Description of the task:
Find every line of the records that has "Ustronie" and return it.

[Start of Attachment]

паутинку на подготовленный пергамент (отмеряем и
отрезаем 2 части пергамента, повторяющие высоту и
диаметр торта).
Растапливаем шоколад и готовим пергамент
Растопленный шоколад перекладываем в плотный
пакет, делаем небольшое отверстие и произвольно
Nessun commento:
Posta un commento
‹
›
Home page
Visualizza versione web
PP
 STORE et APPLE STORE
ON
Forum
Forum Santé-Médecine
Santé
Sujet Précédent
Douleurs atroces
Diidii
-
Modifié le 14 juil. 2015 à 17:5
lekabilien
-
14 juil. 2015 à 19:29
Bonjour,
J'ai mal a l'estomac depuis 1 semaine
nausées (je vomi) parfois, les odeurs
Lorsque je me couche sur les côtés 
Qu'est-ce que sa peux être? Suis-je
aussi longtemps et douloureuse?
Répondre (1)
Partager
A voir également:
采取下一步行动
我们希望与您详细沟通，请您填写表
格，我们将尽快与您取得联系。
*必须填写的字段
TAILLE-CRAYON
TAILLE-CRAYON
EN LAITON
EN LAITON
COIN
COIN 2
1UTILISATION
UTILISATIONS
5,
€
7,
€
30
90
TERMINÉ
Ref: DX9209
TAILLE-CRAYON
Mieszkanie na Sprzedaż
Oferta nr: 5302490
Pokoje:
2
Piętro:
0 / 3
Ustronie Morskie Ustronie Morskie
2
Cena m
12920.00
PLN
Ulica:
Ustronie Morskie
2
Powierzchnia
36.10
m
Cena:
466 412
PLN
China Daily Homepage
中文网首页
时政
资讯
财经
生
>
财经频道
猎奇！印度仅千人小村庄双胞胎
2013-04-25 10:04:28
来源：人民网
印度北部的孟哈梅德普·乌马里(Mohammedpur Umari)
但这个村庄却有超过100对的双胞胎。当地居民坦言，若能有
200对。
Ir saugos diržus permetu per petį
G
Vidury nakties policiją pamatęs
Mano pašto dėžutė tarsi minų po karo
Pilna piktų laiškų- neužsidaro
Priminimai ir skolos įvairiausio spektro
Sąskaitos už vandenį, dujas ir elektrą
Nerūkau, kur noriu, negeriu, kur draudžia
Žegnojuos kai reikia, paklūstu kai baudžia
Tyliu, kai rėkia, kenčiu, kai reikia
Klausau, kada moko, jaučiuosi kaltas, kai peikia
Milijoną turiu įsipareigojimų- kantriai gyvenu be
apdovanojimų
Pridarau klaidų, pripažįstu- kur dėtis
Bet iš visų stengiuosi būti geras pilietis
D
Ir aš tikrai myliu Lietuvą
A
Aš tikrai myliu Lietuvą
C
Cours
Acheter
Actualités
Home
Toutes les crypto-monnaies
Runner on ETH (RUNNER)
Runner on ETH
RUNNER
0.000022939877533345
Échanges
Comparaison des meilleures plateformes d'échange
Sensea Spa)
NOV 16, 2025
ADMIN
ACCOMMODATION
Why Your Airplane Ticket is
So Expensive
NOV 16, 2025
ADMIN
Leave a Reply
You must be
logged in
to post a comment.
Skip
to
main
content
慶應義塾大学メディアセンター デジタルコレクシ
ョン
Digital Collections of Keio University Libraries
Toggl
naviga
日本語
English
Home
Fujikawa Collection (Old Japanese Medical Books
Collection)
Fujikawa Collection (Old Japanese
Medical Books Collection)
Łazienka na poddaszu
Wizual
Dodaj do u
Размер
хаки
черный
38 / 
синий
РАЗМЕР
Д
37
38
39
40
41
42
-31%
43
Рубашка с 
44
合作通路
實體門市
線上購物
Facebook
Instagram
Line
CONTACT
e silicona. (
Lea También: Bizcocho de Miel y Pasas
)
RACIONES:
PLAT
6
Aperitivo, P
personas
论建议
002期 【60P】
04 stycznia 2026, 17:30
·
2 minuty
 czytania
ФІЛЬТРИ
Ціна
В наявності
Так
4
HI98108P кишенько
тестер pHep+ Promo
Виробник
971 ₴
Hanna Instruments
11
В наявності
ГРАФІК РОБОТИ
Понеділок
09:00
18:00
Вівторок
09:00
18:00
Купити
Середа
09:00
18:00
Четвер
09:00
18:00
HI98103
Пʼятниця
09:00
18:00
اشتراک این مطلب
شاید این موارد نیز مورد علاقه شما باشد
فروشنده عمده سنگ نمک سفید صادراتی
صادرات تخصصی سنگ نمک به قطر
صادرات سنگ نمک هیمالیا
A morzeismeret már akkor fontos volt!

[End of Attachment]

Answer for this exercise:
Ustronie Morskie Ustronie Morskie
Ustronie Morskie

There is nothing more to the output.